#### THE TASK
Scan the listing and copy each line where the word "Table" is present.

#### EXTRACTED MATERIAL

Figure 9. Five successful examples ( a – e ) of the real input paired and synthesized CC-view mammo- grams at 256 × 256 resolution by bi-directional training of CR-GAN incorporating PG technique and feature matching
==
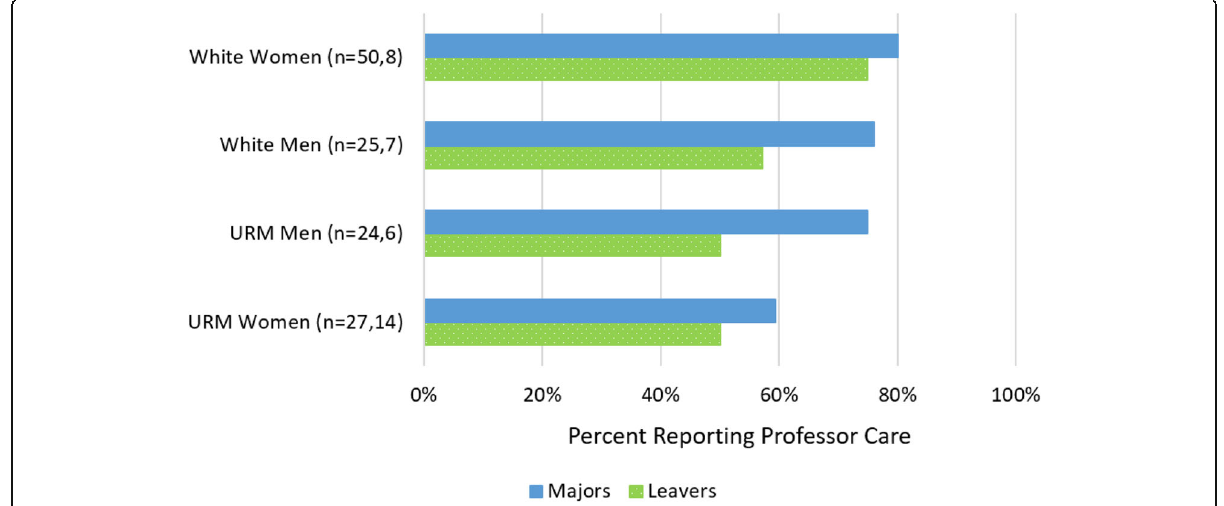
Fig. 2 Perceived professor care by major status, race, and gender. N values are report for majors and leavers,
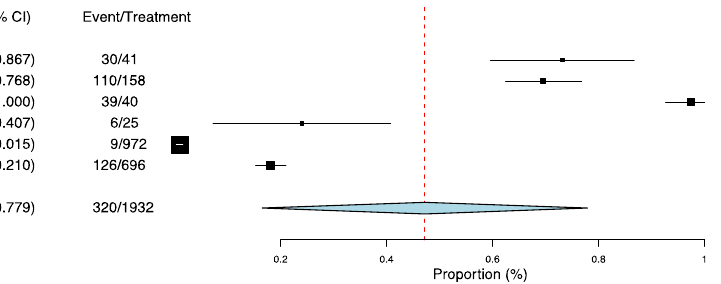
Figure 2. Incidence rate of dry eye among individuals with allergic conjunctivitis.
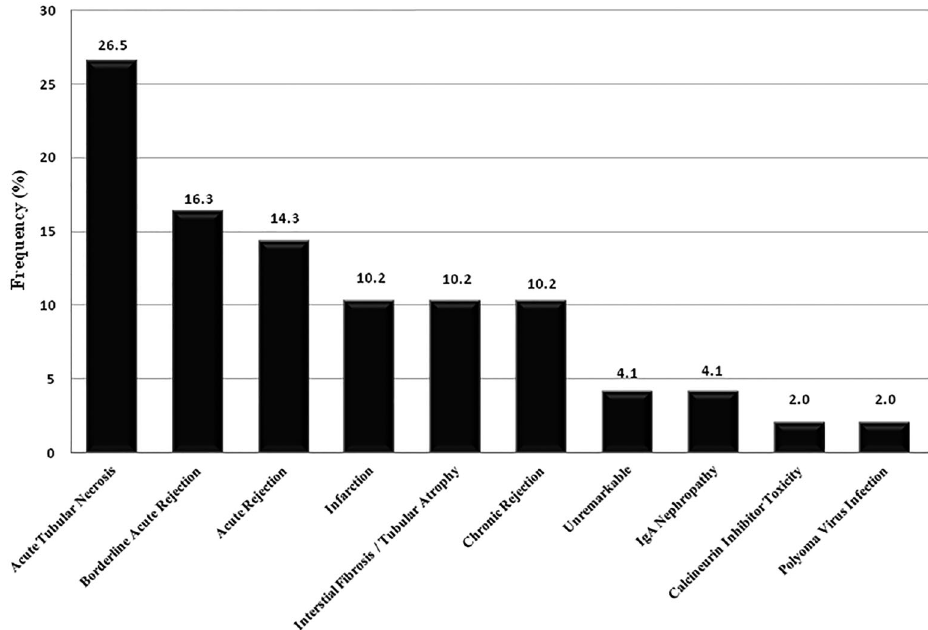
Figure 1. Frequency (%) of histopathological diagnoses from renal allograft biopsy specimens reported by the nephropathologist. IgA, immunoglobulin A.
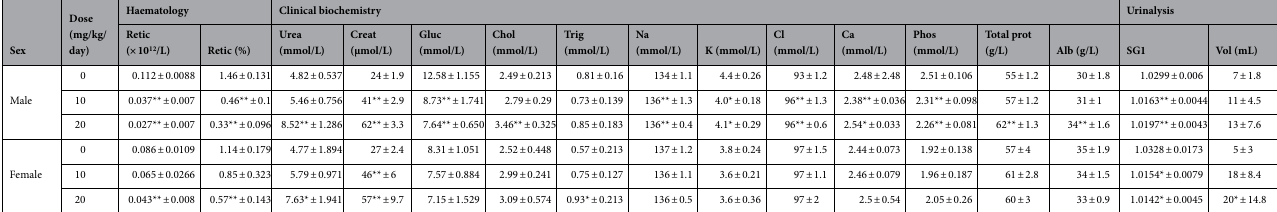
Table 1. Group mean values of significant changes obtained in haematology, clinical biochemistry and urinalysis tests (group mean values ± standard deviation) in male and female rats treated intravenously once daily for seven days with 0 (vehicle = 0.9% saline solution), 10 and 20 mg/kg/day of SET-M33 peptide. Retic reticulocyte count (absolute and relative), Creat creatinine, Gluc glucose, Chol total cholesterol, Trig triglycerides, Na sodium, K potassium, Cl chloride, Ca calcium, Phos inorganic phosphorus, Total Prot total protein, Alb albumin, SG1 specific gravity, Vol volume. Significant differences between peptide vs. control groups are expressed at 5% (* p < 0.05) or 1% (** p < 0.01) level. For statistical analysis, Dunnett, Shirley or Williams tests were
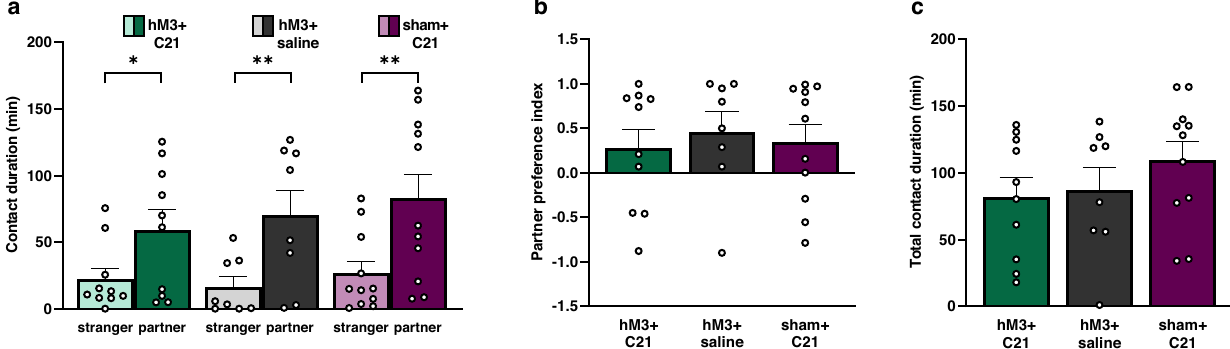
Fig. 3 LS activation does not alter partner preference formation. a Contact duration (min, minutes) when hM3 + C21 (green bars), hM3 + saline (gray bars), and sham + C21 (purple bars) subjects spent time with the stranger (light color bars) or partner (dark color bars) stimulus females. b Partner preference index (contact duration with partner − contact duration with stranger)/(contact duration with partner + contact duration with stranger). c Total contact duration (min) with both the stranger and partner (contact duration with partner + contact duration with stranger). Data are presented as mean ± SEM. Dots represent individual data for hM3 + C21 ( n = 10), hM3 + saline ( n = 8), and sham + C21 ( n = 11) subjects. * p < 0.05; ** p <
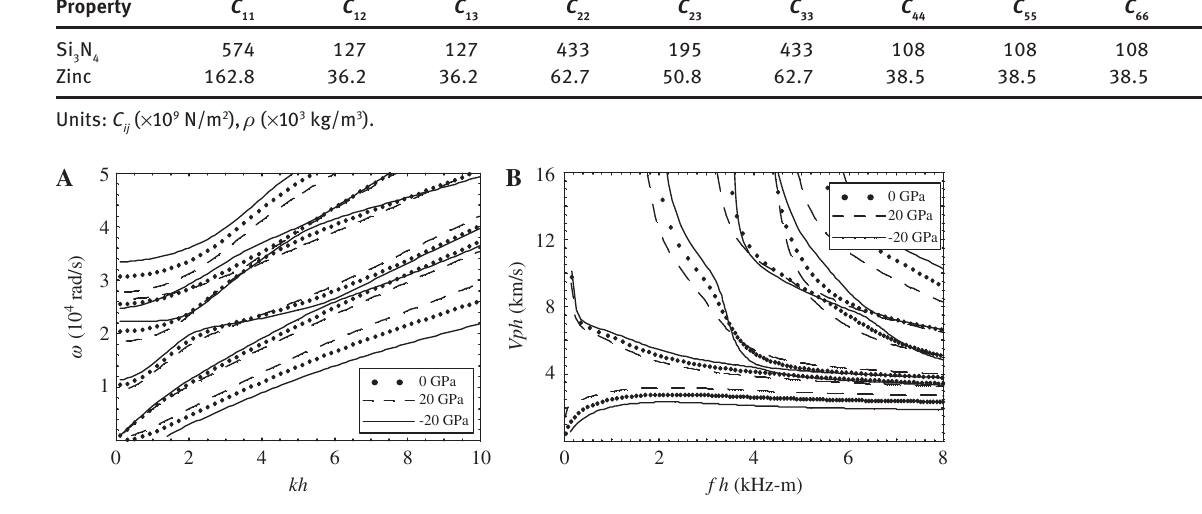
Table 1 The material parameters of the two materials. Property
...
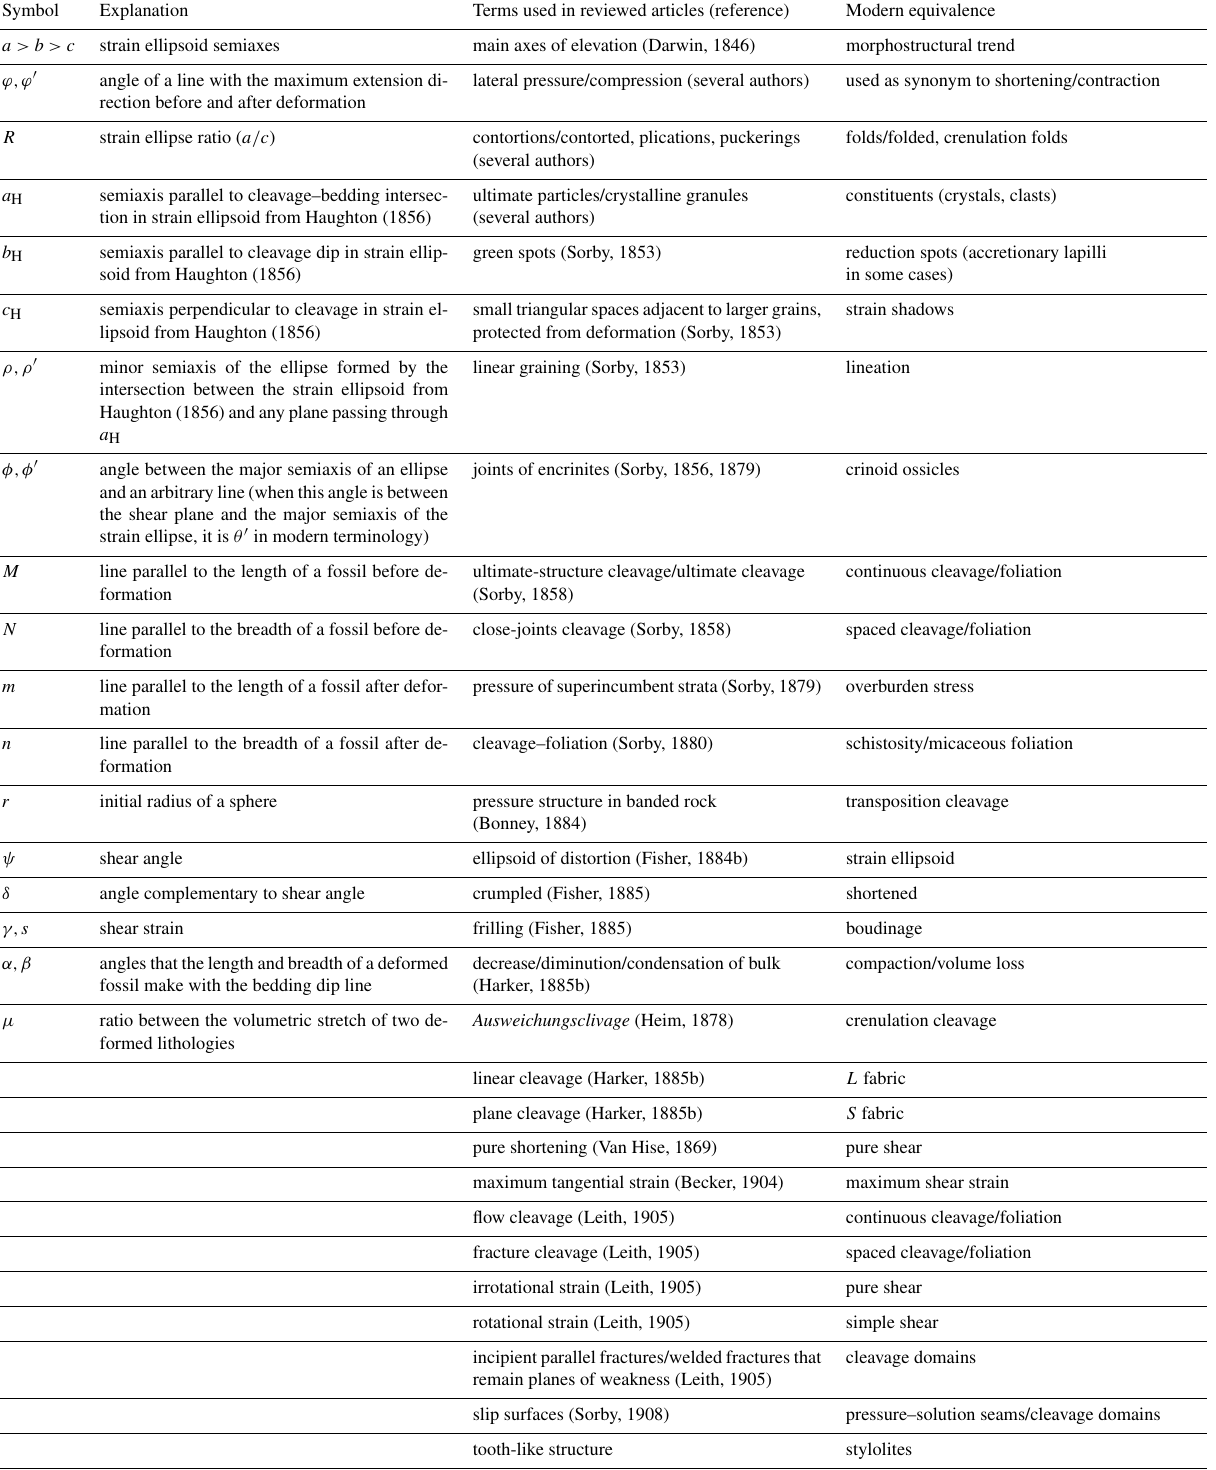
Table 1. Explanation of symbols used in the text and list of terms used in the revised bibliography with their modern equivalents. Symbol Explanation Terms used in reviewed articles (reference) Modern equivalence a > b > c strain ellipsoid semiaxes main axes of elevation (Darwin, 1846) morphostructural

#### WRITTEN RESPONSE
Table 1. Group mean values of significant changes obtained in haematology, clinical biochemistry and urinalysis tests (group mean values ± standard deviation) in male and female rats treated intravenously once daily for seven days with 0 (vehicle = 0.9% saline solution), 10 and 20 mg/kg/day of SET-M33 peptide. Retic reticulocyte count (absolute and relative), Creat creatinine, Gluc glucose, Chol total cholesterol, Trig triglycerides, Na sodium, K potassium, Cl chloride, Ca calcium, Phos inorganic phosphorus, Total Prot total protein, Alb albumin, SG1 specific gravity, Vol volume. Significant differences between peptide vs. control groups are expressed at 5% (* p < 0.05) or 1% (** p < 0.01) level. For statistical analysis, Dunnett, Shirley or Williams tests were
Table 1 The material parameters of the two materials. Property
Table 1. Explanation of symbols used in the text and list of terms used in the revised bibliography with their modern equivalents. Symbol Explanation Terms used in reviewed articles (reference) Modern equivalence a > b > c strain ellipsoid semiaxes main axes of elevation (Darwin, 1846) morphostructural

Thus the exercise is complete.